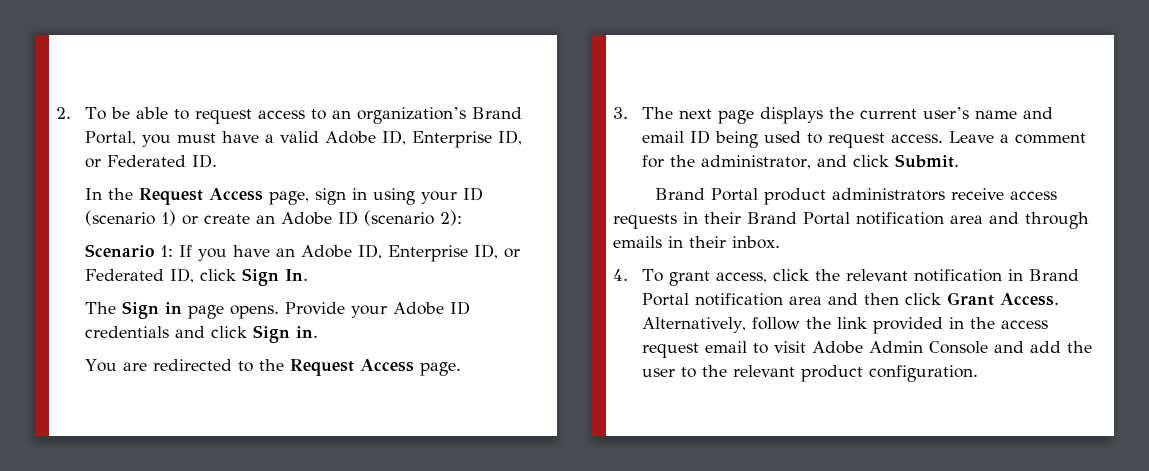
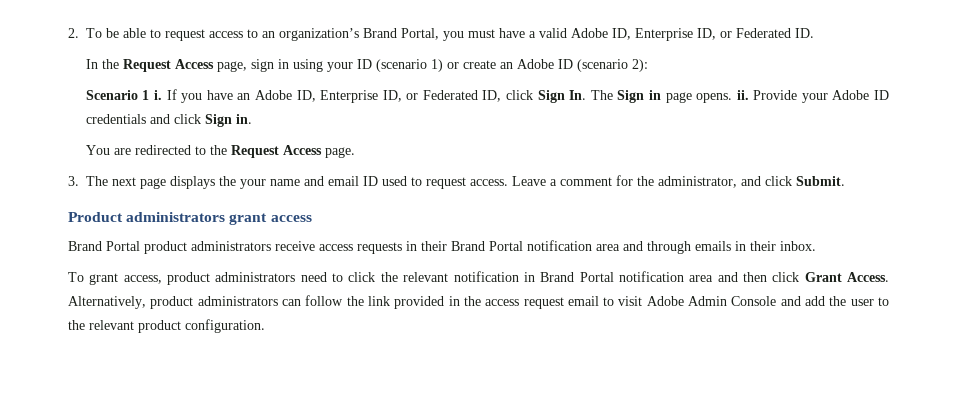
[159,245,173,257] 1: -> [142,90,163,100] 1 i.
(308, 275) // -> (587, 95) none
(279, 312) none -> [736,90,749,100] ii.
[859,107,969,119] current user’s -> [240,179,266,189] your
[714,131,758,148] being -> (378, 181) none
(959, 161) none -> [68,212,312,225] // Product administrators grant access
[613,269,628,281] 4. -> (816, 246) none
(767, 277) none -> [167,272,344,285] product administrators need to
(746, 325) none -> [150,296,301,309] product administrators can

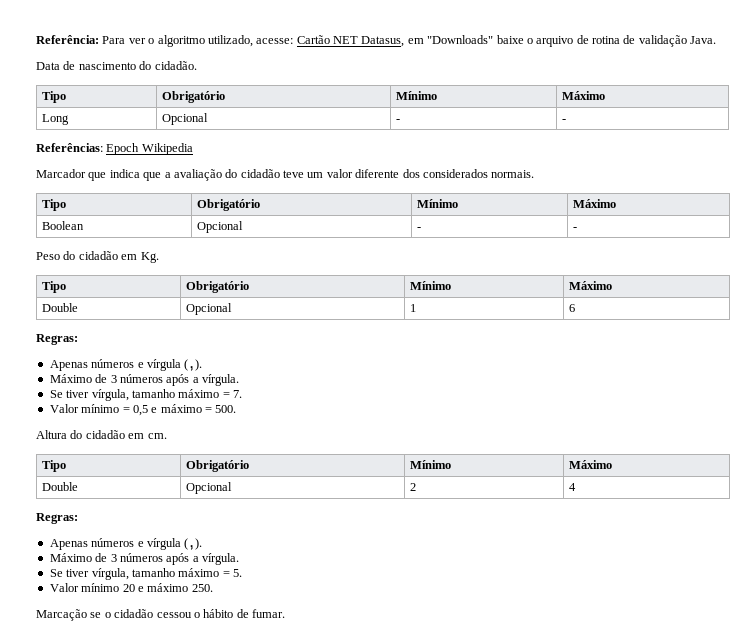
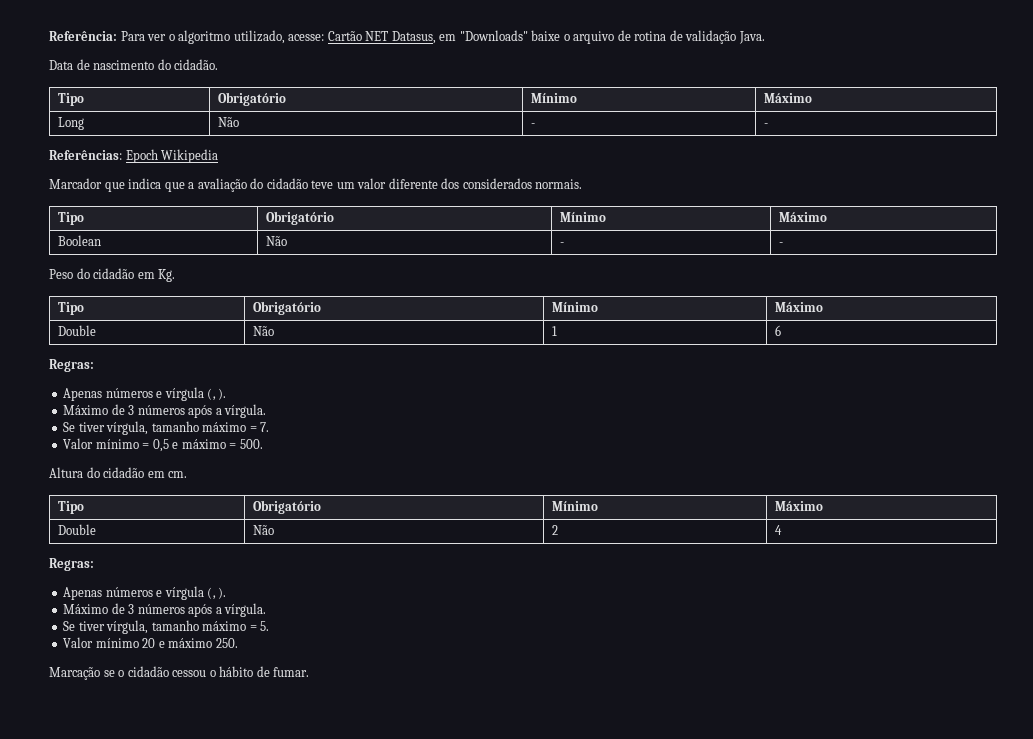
[162,113,209,125] Opcional -> [217,117,239,127] Não
[197,221,244,233] Opcional -> [265,236,287,246] Não
[186,303,233,315] Opcional -> [252,326,274,336] Não
[186,482,233,494] Opcional -> [252,525,274,535] Não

──────────────────────────────

*What is being asked*
Check each line of the records for the word "Opcional" and extract those that contain it.

*Expected answer*
[162,113,209,125] Opcional -> [217,117,239,127] Não
[197,221,244,233] Opcional -> [265,236,287,246] Não
[186,303,233,315] Opcional -> [252,326,274,336] Não
[186,482,233,494] Opcional -> [252,525,274,535] Não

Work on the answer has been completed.